Else if (pid> 0) {// here is the parent process. First close the read end of the pipeline, and then write "Hello World" to the write end of the pipeline"
Close (FD [0]);
Write (FD [1], "Hello word/N", 11 );
}
Else {
Close (FD [1]); // This is a sub-process. First, close the write end of the pipeline, and then read the data from the read end of the pipeline.
N = read (FD [0], line, 100 );
Write (stdout_fileno, line, N );
}
Exit (0 );
}

 

Summary: An MPs queue consists of an unnamed MPs queue and a named MPs queue. An unnamed MPs queue does not belong to any file system and only exists in the memory, however, you can think of it as a special file. You can use the read () and write () functions of common files to operate pipelines,
A famous pipeline is famous and tangible. To use this pipeline, a special file system named "pipeline file" is set up in Linux, which exists in the file system, any process can access the MPs queue at any time through the path and file name of the famous MPs queue. However, the disk is only a node, and the file data only exists on the memory buffer page, which is the same as that of a common pipeline.

 

PIPE is the most classic means of inter-process communication in Linux. It is usually used to combine commands in a terminal, for example, "ls-L | WC-L ". Its function is intuitive, that is, to make the output of the previous process as the input of the next process, it is conceptually consistent with the meaning of "Pipeline.

 

Use pipelines to implement "ls-L | WC-l"

The sample code in scenario analysis is suitable for understanding pipelines. Assume that the process corresponding to the terminal is Pa, and WC and LS are two sub-processes child_ B and child_c created successively by PA. After the code is simplified, copy it as follows:
Int main (){
Int pipefds [2], child_ B, child_c;
Pipe (pipefds );
If (! (Child_ B = fork () {// first create one end of "read", it needs to close one end of "write"
Close (pipefds [1]);
Close (0 );
Dup2 (pipefds [0], 0); // After execve is called by the execution system, child_ B releases files opened by the parent process other than 0, 1 and 2,
Close (pipefds [0]); // copy pipefds [0] to the file handle 0 corresponding to the standard input.
Execl ("/usr/bin/WC", "-l", null );
} // After that, A and B can communicate through pipelines
Close (pipefds [0]);
If (! (Child_c = fork () {// create a "write" end.
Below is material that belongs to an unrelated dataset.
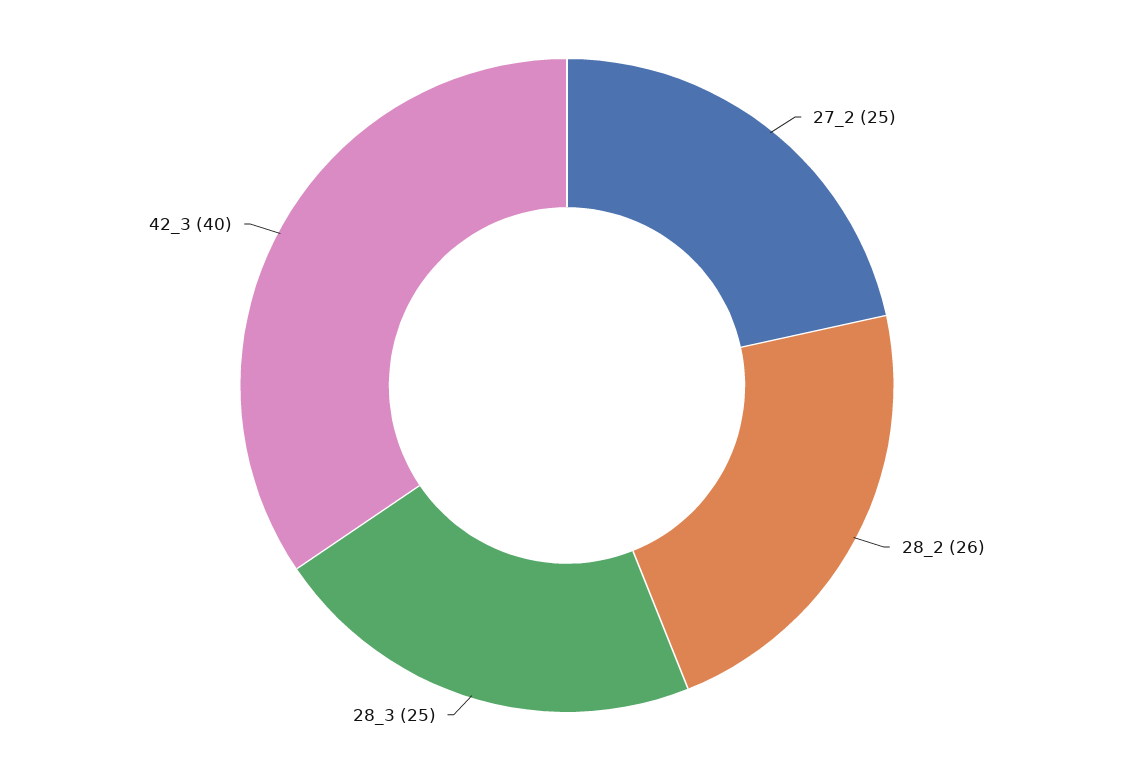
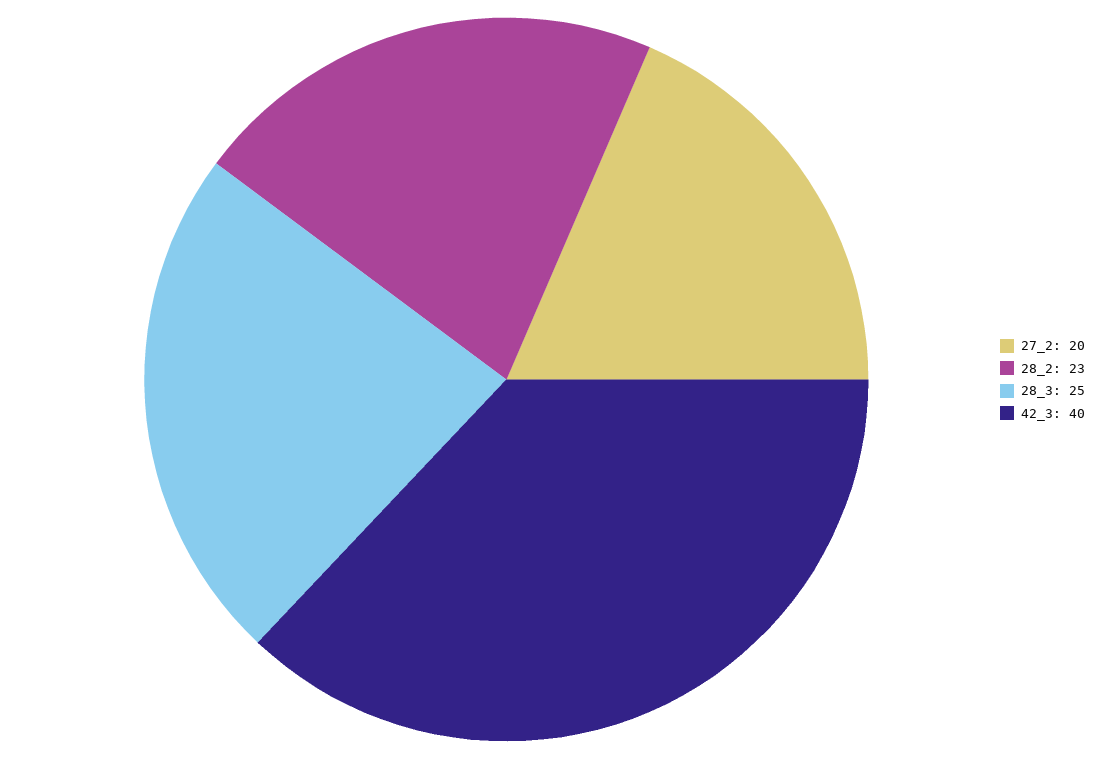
27_2: 25 -> 20
28_2: 26 -> 23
It must close the "read" end.
Close (1 );
Dup2 (pipefds [1], 1); // The same as before
Close (pipefds [1]);
Execl ("/bin/ls", "-1", null );
} // After that, B and C can communicate through pipelines
Close (pipefds [1]);
Wait4 (child_ B, null, 0, null );
Return 0;
}

Related Article

Contact Us

The content source of this page is from Internet, which doesn't represent Alibaba Cloud's opinion; products and services mentioned on that page don't have any relationship with Alibaba Cloud. If the content of the page makes you feel confusing, please write us an email, we will handle the problem within 5 days after receiving your email.

If you find any instances of plagiarism from the community, please send an email to: info-contact@alibabacloud.com and provide relevant evidence. A staff member will contact you within 5 working days.

A Free Trial That Lets You Build Big!

Start building with 50+ products and up to 12 months usage for Elastic Compute Service

  • Sales Support

    1 on 1 presale consultation

  • After-Sales Support

    24/7 Technical Support 6 Free Tickets per Quarter Faster Response

  • Alibaba Cloud offers highly flexible support services tailored to meet your exact needs.